- _問題 1_
課題文のうち、「しかし、この事業は、伊賀を主」で始まり「て申し訳なく思っております。」で終わる部分を、そのまま書き写しなさい。

しかし、この事業は、伊賀を主たるフィールドとしますが、県をあげて実施するということで、事務局が県の文化事業の担当部局である生活部に移管されました(事務局は上野庁舎に駐在しています)。

したがいまして、ご質問の件については、この事務局から回答させていただくのが適当かと思います。
現在、事務局の誰から回答させていただけるか照会中です。

明らかになり次第、再度メールさせていただきますので、今しばらくお待ちください。

 いかがですか読者諸兄姉。三重県伊賀県民局というお役所は、何はかなりあれですが職員はなかなかしっかりしていらっしゃるのかもしれません。呵々。その調子だ伊賀県民局ッ、とエールのひとつもお送りいただければ幸甚です。
 人様のメールを公開させていただいたのですから、バランスを取る意味で私の返信も公開しておくことにいたします。なんか『江戸川乱歩小酒井不木往復書簡集』につづいて『名張市立図書館カリスマ改め癒し系嘱託三重県伊賀県民局往復メール集』が編めそうな勢いですが。

件名ありがとうございました

 メール拝受いたしました。厚かましいお願いのメールを突然お送りしましたのに、ご丁寧なご返事をたまわり、ありがとうございました。ご多用中、ご厄介をおかけして申し訳なく思っております。

 頂戴したメールの要点は、当方のホームページで紹介させていただきます。ご了承ください。そのうえで、もしもご回答をいただけるのであれば、事務局からのメールをお待ちしたいと思います。担当者の方に、よしなにお伝えいただければ幸甚です。

 手前勝手な依頼をお聞き届けいただき、たいへんありがたいことに思っております。重ねてお礼を申しあげます。今後ともよろしくお願いいたします。

2003/08/05

 といったような展開となりましたので、袖振り合うも多生の縁、たった一度お会いしただけの三重県伊賀県民局職員のみなさんにピンポイントでメールをさしあげる特別キャンペーンはこれにて終了となります。
 賢明なる読者諸兄姉のご推察のとおり、Sさん宛のメールにご返事がいただけなかった場合には、こんなまどろっこしいキャンペーンでは埒があきませんから気の短い私はこんなことをしてしまいました、なんて感じで三重県のホームページへ知事宛の同文メールをお送りしようかなと考えていたのですが、そんな手間をかける必要もなくなってよかったよかった。

- _問題 2_
レコードから、文字列「makeId」を含む行をすべて抜き出しなさい。大文字と小文字は区別すること。

- _資料_
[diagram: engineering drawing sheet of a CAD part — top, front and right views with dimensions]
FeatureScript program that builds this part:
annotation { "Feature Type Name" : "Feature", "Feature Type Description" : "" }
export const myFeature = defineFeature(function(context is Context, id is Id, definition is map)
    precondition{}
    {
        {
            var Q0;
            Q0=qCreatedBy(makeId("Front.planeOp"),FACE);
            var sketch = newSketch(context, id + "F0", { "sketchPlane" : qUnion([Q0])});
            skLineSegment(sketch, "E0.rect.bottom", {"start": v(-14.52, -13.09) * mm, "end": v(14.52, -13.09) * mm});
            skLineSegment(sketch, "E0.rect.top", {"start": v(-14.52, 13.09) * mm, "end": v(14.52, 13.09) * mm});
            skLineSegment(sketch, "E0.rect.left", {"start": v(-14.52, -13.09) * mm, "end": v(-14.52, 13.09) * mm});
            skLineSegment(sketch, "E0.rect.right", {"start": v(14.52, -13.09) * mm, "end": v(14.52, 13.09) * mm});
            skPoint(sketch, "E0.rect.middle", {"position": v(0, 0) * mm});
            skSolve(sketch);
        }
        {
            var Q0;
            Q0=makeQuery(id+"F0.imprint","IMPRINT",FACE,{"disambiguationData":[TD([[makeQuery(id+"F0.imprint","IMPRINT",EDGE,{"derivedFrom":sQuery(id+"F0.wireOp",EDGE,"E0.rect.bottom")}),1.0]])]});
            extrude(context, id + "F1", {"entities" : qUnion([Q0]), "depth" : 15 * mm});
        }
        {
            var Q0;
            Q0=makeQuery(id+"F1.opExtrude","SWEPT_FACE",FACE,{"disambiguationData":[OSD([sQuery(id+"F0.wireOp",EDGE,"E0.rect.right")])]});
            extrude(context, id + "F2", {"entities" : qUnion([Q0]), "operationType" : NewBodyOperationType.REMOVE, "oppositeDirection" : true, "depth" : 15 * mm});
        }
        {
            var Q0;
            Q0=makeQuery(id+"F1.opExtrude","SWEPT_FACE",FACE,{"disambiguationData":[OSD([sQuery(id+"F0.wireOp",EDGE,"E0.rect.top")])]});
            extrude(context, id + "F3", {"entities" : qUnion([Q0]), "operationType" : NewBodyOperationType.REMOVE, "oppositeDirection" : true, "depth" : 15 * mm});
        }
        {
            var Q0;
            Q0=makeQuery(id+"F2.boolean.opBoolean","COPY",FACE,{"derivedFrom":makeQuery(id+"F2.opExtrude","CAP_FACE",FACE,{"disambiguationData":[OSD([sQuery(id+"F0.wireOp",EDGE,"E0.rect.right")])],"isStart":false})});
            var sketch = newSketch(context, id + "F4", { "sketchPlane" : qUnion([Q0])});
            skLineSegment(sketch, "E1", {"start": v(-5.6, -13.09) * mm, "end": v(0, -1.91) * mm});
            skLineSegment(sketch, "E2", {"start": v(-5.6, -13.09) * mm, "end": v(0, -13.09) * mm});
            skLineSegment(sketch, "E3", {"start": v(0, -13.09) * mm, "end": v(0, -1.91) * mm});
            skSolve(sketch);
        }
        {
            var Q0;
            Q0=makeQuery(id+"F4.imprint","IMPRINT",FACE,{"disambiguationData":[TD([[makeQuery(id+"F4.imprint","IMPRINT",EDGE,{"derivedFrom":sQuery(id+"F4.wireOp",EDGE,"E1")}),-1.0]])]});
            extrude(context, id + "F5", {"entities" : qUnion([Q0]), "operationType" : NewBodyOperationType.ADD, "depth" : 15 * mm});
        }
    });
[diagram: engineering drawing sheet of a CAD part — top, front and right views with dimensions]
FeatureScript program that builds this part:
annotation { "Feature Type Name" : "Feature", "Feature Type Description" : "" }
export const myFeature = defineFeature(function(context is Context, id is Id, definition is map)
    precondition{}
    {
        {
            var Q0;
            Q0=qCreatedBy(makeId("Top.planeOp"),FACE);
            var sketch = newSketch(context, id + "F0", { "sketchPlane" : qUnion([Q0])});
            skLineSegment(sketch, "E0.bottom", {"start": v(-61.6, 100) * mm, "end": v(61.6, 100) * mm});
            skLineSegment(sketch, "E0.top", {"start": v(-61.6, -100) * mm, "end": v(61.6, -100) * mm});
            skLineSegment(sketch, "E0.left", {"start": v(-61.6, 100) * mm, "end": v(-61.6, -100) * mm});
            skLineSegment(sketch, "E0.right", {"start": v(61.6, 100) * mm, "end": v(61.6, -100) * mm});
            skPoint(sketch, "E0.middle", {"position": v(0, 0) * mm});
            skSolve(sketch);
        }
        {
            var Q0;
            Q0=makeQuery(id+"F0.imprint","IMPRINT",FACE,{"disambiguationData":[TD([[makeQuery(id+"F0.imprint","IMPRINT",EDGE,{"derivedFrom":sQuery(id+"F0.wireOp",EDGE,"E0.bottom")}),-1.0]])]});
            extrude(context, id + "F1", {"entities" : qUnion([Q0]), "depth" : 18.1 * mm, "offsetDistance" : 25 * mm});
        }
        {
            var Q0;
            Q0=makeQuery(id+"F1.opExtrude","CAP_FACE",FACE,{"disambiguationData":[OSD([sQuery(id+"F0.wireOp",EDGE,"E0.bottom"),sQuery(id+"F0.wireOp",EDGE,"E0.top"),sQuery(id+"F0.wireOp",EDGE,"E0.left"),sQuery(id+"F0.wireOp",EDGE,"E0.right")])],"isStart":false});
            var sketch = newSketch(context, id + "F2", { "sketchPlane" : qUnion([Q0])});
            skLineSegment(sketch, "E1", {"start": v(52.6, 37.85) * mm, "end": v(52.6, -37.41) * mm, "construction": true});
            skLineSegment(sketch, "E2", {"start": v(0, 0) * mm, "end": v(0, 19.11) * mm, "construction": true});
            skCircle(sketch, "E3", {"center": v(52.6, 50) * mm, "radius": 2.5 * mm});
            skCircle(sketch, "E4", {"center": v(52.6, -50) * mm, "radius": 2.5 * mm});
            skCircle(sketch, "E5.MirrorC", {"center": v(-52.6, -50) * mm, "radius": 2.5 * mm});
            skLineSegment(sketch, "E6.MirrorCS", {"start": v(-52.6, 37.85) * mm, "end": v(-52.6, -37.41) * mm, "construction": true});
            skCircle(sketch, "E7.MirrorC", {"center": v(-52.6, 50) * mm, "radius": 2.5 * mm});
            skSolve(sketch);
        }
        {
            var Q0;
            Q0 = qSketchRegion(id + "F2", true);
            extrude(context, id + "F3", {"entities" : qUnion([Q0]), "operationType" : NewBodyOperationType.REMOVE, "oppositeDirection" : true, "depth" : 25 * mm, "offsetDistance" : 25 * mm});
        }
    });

- _解答 1_
しかし、この事業は、伊賀を主たるフィールドとしますが、県をあげて実施するということで、事務局が県の文化事業の担当部局である生活部に移管されました(事務局は上野庁舎に駐在しています)。

したがいまして、ご質問の件については、この事務局から回答させていただくのが適当かと思います。
現在、事務局の誰から回答させていただけるか照会中です。

明らかになり次第、再度メールさせていただきますので、今しばらくお待ちください。

 いかがですか読者諸兄姉。三重県伊賀県民局というお役所は、何はかなりあれですが職員はなかなかしっかりしていらっしゃるのかもしれません。呵々。その調子だ伊賀県民局ッ、とエールのひとつもお送りいただければ幸甚です。
 人様のメールを公開させていただいたのですから、バランスを取る意味で私の返信も公開しておくことにいたします。なんか『江戸川乱歩小酒井不木往復書簡集』につづいて『名張市立図書館カリスマ改め癒し系嘱託三重県伊賀県民局往復メール集』が編めそうな勢いですが。

件名ありがとうございました

 メール拝受いたしました。厚かましいお願いのメールを突然お送りしましたのに、ご丁寧なご返事をたまわり、ありがとうございました。ご多用中、ご厄介をおかけして申し訳なく思っております。

- _解答 2_
            Q0=qCreatedBy(makeId("Front.planeOp"),FACE);
            Q0=qCreatedBy(makeId("Top.planeOp"),FACE);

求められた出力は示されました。